Twelve studies used some form of motivational enhancement for young people within their intervention (Figure 3, Analysis 3.1, Summary of findings 2). Point estimates of effect ranged from 0.85 (in a trial with just two quitters, Horn 2007) to 6.00 (Greenberg 1978). Confidence intervals were wide and many trials were small, with only half enrolling more than 50 participants per trial arm (Project EX-1 2001; Brown 2003; Lipkus 2004; Hollis 2005; Peterson 2009; Project EX Russia 2013). Only Hollis 2005 detected a significant effect. Pooled results detected a significant effect in favour of the intervention (RR 1.60, 95% CI 1.28 to 2.01, n = 2667, Analysis 3.1). Two of these studies (Lipkus 2004; Myers 2005) met Russell standards (West 2005) and these have been analysed as an additional subgroup ( Analysis 9.1); pooled results were not statistically significant (RR 1.18, 95% CI 0.80 to 1.72). Six studies within the motivational enhancement group used complex interventions that included motivational interviewing as one of their theoretical frameworks. Brown 2003 was based in an inpatient psychiatric facility, Colby 2005 was based in a hospital outpatients and emergency room, Sherbot 2005 recruited from a pool of teenagers identified as having substance misuse issues, Project EX-1 2001 and Peterson 2009 were school based, and Project EX Russia 2013 was based in a youth camp. Although when pooled the six interventions that included Motivational Interviewing as one component of the intervention had a significant effect (RR 1.88, 95% CI 1.30 to 2.72, Analysis 3.2), it would be unwise to draw any inferences from this finding, as not all trials studied Motivational Interviewing alone.
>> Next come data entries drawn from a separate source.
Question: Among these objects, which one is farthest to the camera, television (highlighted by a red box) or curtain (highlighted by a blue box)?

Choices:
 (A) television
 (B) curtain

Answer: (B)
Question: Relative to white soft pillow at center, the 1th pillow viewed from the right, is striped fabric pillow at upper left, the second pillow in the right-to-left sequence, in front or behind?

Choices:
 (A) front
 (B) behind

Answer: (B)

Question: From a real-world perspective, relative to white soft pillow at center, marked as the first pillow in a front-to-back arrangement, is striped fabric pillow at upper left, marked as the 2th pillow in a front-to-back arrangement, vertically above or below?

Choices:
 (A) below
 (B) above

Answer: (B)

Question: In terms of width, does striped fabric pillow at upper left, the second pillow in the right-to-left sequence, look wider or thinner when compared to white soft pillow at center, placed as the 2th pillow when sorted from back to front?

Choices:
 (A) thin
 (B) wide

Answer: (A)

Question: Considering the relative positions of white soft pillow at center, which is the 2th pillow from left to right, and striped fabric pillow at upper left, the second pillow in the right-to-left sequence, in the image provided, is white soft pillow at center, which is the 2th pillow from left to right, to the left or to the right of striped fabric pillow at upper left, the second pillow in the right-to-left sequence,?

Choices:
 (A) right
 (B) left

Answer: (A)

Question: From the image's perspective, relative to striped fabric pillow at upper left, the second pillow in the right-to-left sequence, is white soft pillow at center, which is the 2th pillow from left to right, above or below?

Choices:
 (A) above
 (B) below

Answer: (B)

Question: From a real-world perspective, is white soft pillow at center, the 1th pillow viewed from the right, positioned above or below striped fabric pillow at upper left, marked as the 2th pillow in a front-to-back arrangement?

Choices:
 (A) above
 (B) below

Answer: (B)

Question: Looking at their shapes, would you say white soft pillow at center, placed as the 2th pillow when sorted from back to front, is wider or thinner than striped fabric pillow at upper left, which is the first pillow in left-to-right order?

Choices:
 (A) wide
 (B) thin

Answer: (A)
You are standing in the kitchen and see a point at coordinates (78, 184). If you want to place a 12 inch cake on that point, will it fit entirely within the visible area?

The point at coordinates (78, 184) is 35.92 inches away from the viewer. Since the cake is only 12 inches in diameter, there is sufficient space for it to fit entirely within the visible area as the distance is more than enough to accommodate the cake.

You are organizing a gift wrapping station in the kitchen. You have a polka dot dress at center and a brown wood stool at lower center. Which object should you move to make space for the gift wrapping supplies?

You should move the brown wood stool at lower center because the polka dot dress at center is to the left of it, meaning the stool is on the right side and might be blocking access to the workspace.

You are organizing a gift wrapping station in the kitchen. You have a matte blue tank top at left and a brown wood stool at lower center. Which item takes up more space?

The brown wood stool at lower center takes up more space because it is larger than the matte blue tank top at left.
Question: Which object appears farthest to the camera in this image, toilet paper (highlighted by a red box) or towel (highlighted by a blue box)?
|Figure 3. Analysis 3.1 Motivational enhancement versus brief interventions, cessation at 6 months or longer.|
Thirteen studies included cognitive behavioural techniques ( Analysis 4.1). This analysis is included as a record of where CBT has been included in trials. It is not possible to pool data from trials using CBT as, in general, CBT was only one component of a multicomponent intervention and the impact of the CBT element is impossible to disaggregate. This impact of this specific technique would, however, be interesting to explore as one study using a combination of CBT and motivational techniques delivered over four sessions with telephone follow-up did not detect any effect on cessation (Robinson 2003). A brief summary of the range of complex interventions is shown in Analysis 5.1.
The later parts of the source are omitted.